Applying the standards of Rule 19 in a pragmatic and equitable manner, the Hesters are indispensable parties whose joinder is necessary. Their absence might be prejudicial to the United States, Amoco, or The Aspen Group. Their dismissal would significantly impair their ability to protect their own interests. If the United States shows that the alter ego doctrine applies, the court may disregard the corporate entity and consider the actions ostensibly taken by The Aspen Group to be those of the Hesters. See Gude v. City of Lakewood, 636 P.2d 691, 697 (Colo.1981) (discussing remedy imposed when piercing corporate veil). Accordingly, the Hesters are indispensable parties whose joinder is necessary for just adjudication, regardless of whether they, in their individual capacities, have claimed an interest in the royalty payments. See Tewa Tesuque v. Morton, 498 F.2d 240, 242 (10th Cir.1974) (“An indispensable party is one whose interest will be affected by the judgment.”).

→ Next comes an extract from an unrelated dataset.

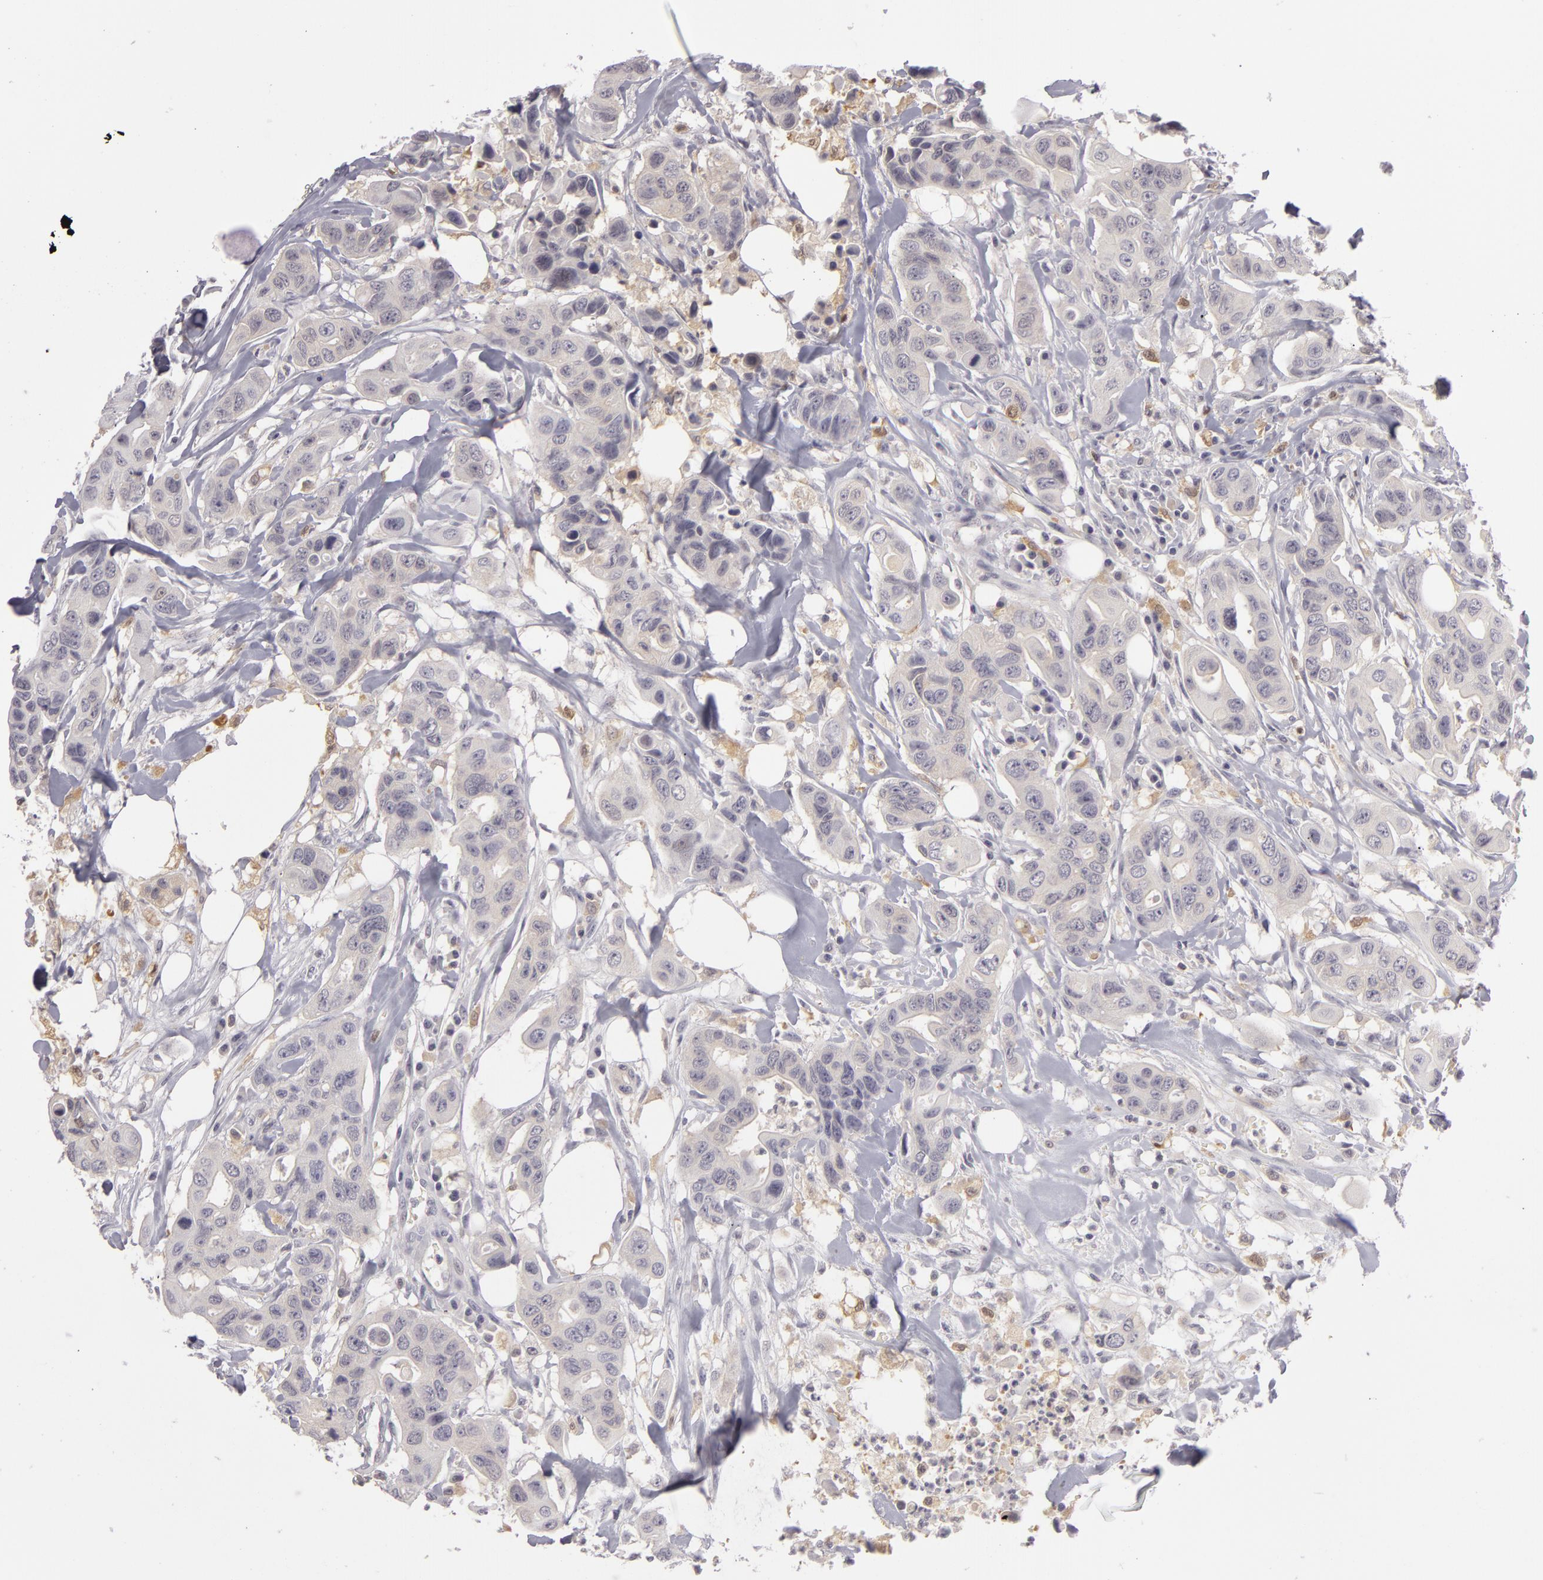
{"staining": {"intensity": "negative", "quantity": "none", "location": "none"}, "tissue": "colorectal cancer", "cell_type": "Tumor cells", "image_type": "cancer", "snomed": [{"axis": "morphology", "description": "Adenocarcinoma, NOS"}, {"axis": "topography", "description": "Colon"}], "caption": "There is no significant expression in tumor cells of colorectal cancer (adenocarcinoma).", "gene": "GNPDA1", "patient": {"sex": "female", "age": 70}}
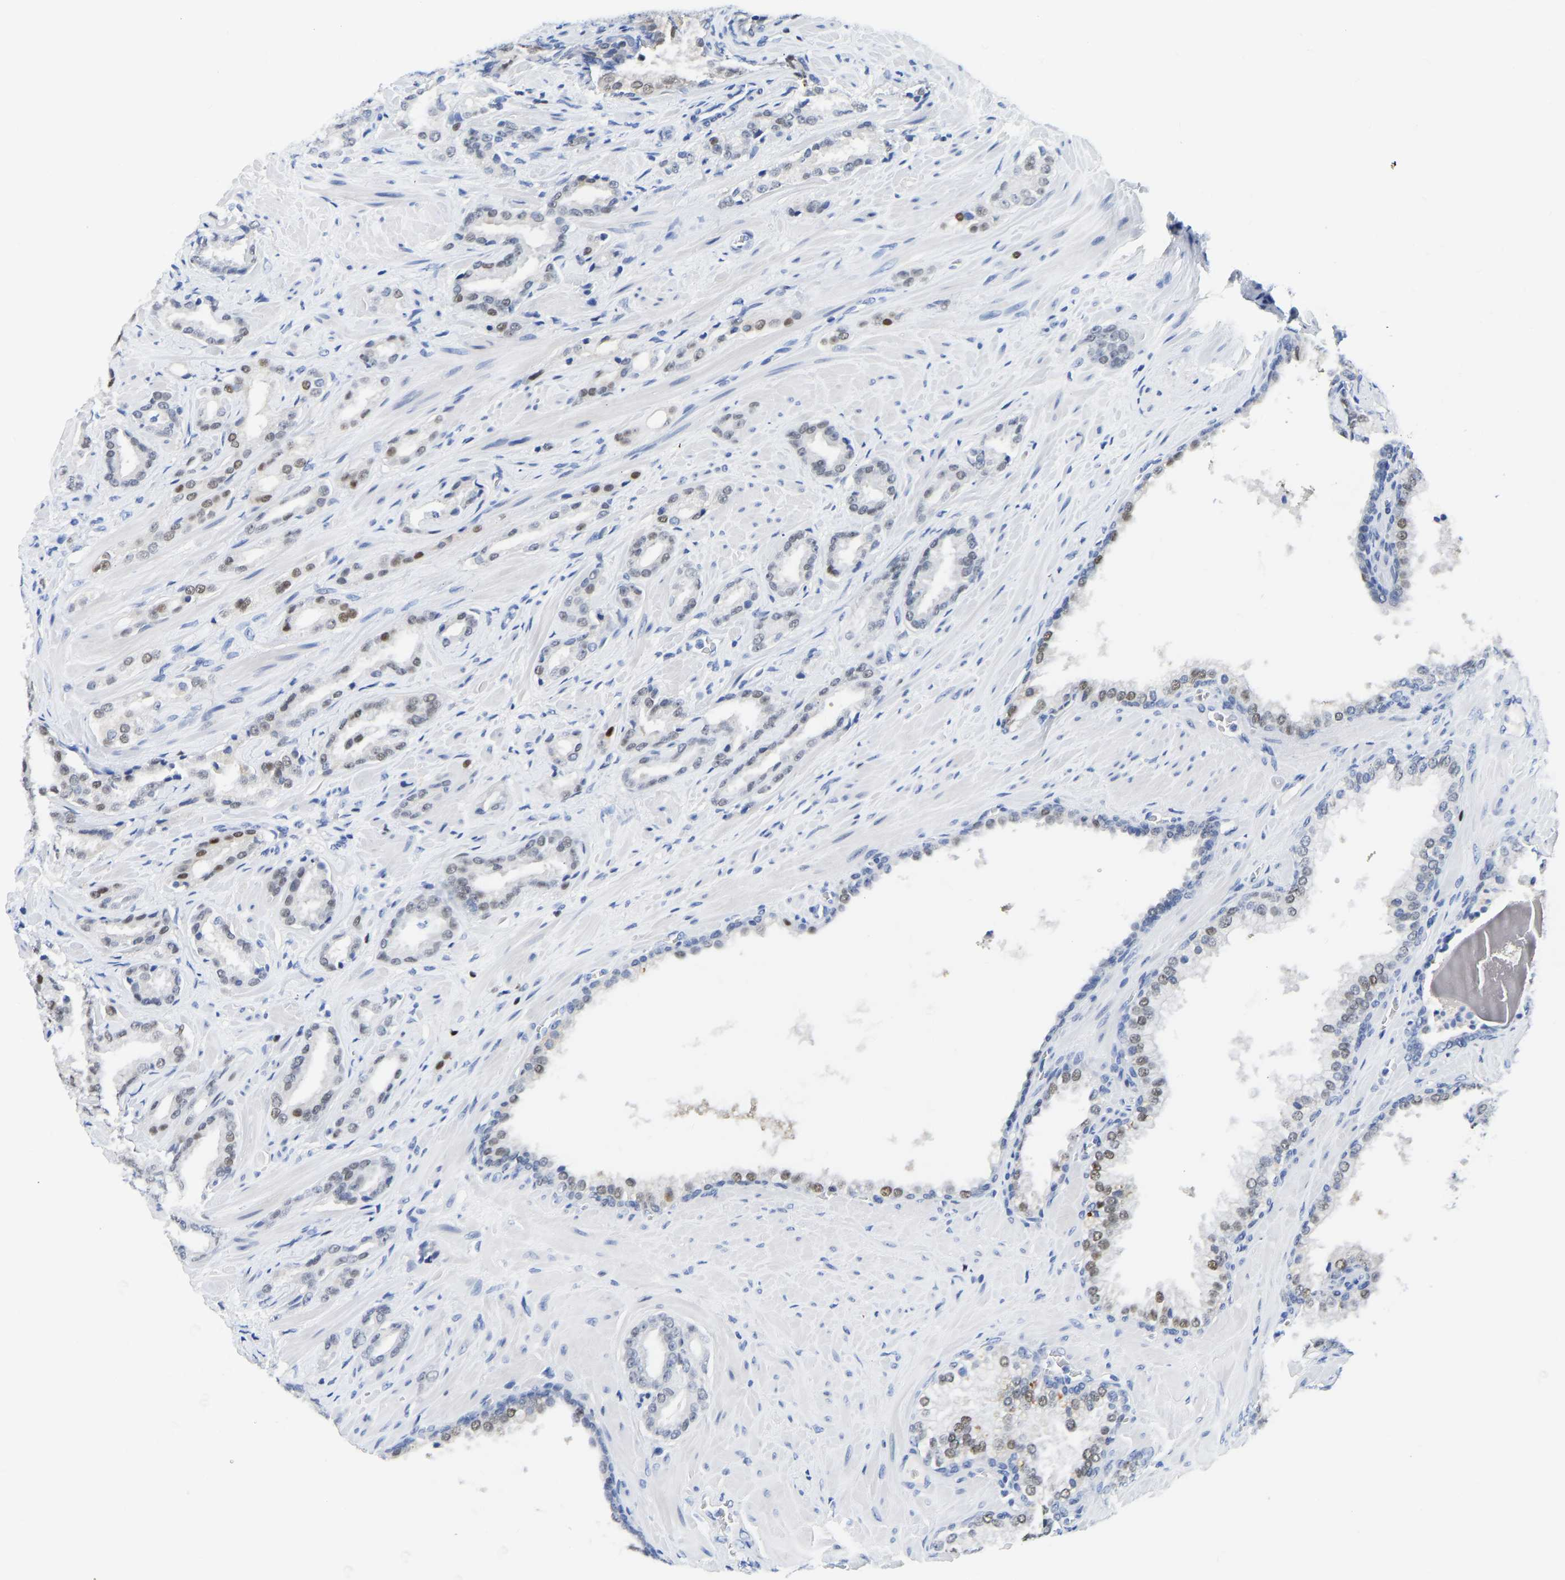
{"staining": {"intensity": "moderate", "quantity": "25%-75%", "location": "nuclear"}, "tissue": "prostate cancer", "cell_type": "Tumor cells", "image_type": "cancer", "snomed": [{"axis": "morphology", "description": "Adenocarcinoma, High grade"}, {"axis": "topography", "description": "Prostate"}], "caption": "Prostate cancer (adenocarcinoma (high-grade)) stained with a brown dye demonstrates moderate nuclear positive staining in approximately 25%-75% of tumor cells.", "gene": "TCF7", "patient": {"sex": "male", "age": 64}}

*617Lastly, the cross-claims asserted against the Hesters by the United States fall within the scope of permissible cross-claims that may be asserted in an interpleader action. See Fed.R.Civ.P. 13(b), 13(g), & 22; see also Northern Natural Gas Company v. Grounds, 441 F.2d 704, 715 (10th Cir.1971) (“Inter-pleader jurisdiction is limited to the fund in controversy.”). The cross-claims of the United States attack The Aspen Group’s claim of interest in the interpleaded funds by impugning its status as a viable entity. Even though the Hesters, in their individual capacities, have not claimed an interest in the interpleaded funds, the United States’ cross-claims implicate the Hesters’ interests and state claims upon which relief can be granted.
Accordingly, I ORDER that the motion to dismiss pursuant to Rule 12(b)(6) of defendants Floyd Hester and Carol Hester, filed January 20,1998, is DENIED.